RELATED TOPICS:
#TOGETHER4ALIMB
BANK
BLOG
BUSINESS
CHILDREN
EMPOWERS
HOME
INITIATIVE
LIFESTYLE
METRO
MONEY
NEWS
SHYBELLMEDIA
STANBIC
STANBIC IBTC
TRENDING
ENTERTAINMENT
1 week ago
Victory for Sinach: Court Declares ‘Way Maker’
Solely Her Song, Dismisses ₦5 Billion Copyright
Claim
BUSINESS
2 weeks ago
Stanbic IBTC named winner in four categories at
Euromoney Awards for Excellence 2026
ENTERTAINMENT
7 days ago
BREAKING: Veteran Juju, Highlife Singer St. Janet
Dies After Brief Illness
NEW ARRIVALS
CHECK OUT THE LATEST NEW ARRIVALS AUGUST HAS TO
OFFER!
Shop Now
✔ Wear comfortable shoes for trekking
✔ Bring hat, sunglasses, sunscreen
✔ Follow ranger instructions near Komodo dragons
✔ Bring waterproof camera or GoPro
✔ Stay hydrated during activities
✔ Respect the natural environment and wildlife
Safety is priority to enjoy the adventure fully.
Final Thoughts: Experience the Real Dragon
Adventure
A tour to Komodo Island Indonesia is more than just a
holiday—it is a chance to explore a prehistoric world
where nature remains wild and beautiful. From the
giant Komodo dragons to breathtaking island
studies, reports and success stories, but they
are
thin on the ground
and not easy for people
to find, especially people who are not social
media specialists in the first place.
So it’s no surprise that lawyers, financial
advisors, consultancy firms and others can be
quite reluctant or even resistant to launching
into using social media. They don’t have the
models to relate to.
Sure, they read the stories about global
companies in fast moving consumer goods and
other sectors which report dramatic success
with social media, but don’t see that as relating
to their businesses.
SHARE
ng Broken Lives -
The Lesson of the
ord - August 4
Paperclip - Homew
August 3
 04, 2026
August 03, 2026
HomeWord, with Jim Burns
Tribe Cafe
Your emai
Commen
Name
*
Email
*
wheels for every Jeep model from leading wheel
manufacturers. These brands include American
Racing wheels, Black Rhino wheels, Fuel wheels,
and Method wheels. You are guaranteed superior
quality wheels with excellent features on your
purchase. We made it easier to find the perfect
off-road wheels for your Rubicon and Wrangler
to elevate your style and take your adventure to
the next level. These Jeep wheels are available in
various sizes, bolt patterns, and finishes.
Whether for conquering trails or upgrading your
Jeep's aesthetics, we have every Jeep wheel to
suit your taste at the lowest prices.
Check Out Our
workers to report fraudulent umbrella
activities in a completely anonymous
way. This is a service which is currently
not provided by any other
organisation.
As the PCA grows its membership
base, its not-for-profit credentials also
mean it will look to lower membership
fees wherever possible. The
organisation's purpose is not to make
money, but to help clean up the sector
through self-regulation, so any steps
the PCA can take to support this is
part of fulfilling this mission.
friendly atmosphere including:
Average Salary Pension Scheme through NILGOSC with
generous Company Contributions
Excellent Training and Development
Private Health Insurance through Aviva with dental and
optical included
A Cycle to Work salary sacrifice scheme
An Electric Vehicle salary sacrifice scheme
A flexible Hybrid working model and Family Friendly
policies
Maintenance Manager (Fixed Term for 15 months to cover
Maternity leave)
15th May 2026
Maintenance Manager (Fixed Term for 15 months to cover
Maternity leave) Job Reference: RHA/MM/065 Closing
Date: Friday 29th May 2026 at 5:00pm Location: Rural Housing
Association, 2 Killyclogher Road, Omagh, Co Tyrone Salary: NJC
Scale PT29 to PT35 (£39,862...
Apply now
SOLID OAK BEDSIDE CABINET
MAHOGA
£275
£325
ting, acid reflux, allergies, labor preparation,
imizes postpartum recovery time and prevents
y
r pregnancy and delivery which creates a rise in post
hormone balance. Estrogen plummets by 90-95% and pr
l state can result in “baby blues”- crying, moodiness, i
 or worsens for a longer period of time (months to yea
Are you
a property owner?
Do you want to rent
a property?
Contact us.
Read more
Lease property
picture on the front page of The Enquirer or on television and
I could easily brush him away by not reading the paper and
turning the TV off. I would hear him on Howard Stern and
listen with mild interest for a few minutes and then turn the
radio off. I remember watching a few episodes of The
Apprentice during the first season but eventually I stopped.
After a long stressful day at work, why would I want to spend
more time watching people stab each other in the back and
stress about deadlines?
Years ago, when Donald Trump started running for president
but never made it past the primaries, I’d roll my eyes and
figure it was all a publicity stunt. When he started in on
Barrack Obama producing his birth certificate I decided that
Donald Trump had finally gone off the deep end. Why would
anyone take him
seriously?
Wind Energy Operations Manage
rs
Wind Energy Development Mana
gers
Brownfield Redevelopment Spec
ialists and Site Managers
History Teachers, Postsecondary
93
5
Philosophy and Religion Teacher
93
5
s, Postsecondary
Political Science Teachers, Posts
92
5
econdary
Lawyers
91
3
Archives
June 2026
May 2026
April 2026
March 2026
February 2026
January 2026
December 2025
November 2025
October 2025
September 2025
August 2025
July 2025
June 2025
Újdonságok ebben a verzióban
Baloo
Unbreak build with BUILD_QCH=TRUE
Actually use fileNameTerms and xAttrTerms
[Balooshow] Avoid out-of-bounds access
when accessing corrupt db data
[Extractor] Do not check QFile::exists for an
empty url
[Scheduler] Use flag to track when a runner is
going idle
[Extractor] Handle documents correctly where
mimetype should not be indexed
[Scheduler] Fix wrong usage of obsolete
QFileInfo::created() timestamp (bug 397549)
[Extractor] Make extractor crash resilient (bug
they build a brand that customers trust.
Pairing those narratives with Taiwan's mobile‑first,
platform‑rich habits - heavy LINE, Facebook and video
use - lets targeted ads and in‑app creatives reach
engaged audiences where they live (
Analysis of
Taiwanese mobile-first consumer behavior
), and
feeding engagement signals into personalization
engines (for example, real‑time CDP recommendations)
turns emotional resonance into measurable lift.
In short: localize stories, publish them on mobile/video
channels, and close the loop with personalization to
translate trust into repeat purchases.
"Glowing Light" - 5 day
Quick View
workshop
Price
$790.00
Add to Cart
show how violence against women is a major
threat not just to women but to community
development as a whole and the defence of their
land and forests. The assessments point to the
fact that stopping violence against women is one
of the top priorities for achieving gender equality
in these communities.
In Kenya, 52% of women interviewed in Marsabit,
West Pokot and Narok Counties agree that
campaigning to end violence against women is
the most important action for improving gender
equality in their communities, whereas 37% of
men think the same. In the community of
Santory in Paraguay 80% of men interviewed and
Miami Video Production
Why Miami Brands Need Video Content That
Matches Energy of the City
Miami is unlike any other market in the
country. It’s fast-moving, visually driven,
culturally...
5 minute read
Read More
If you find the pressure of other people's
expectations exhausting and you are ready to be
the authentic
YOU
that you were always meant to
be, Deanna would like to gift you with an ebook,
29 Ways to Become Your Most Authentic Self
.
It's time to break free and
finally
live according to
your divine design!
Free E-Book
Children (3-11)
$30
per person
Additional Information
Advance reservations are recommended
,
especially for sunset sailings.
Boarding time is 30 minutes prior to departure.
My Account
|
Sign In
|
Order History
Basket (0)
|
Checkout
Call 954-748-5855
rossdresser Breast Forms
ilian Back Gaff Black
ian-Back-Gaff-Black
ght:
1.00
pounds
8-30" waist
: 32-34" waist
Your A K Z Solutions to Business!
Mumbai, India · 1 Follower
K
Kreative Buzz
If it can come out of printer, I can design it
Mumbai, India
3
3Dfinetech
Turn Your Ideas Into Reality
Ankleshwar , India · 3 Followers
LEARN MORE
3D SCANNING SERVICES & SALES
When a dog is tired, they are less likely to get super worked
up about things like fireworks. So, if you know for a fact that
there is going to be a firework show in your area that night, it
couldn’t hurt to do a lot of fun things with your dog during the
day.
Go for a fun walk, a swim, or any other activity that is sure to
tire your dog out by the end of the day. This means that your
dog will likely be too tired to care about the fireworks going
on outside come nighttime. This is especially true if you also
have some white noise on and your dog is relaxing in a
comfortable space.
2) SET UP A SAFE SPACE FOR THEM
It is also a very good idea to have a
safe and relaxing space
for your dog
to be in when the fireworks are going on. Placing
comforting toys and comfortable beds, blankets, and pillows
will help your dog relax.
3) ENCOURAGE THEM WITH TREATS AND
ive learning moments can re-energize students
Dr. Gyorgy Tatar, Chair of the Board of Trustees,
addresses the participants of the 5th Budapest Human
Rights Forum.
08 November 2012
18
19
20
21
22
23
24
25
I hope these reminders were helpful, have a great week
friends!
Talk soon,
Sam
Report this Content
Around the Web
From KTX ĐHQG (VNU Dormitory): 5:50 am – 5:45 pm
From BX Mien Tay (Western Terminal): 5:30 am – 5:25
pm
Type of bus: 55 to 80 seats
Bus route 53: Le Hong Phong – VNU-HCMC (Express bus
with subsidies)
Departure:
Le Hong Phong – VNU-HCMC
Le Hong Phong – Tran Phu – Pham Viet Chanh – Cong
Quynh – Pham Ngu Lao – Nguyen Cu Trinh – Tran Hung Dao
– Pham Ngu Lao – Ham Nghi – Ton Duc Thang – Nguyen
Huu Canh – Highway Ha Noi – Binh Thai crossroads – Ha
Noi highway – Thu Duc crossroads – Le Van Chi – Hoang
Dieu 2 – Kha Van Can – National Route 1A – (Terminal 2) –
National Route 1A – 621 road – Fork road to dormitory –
==============================
▸ **REQUIRED ACTION**: Would you copy out exactly the lines above that start at the one containing "Miami Video Production" and end at the one containing "If it can come", inclusive?

▸ **ANSWER TO THIS EXERCISE**:
Miami Video Production
Why Miami Brands Need Video Content That
Matches Energy of the City
Miami is unlike any other market in the
country. It’s fast-moving, visually driven,
culturally...
5 minute read
Read More
If you find the pressure of other people's
expectations exhausting and you are ready to be
the authentic
YOU
that you were always meant to
be, Deanna would like to gift you with an ebook,
29 Ways to Become Your Most Authentic Self
.
It's time to break free and
finally
live according to
your divine design!
Free E-Book
Children (3-11)
$30
per person
Additional Information
Advance reservations are recommended
,
especially for sunset sailings.
Boarding time is 30 minutes prior to departure.
My Account
|
Sign In
|
Order History
Basket (0)
|
Checkout
Call 954-748-5855
rossdresser Breast Forms
ilian Back Gaff Black
ian-Back-Gaff-Black
ght:
1.00
pounds
8-30" waist
: 32-34" waist
Your A K Z Solutions to Business!
Mumbai, India · 1 Follower
K
Kreative Buzz
If it can come out of printer, I can design it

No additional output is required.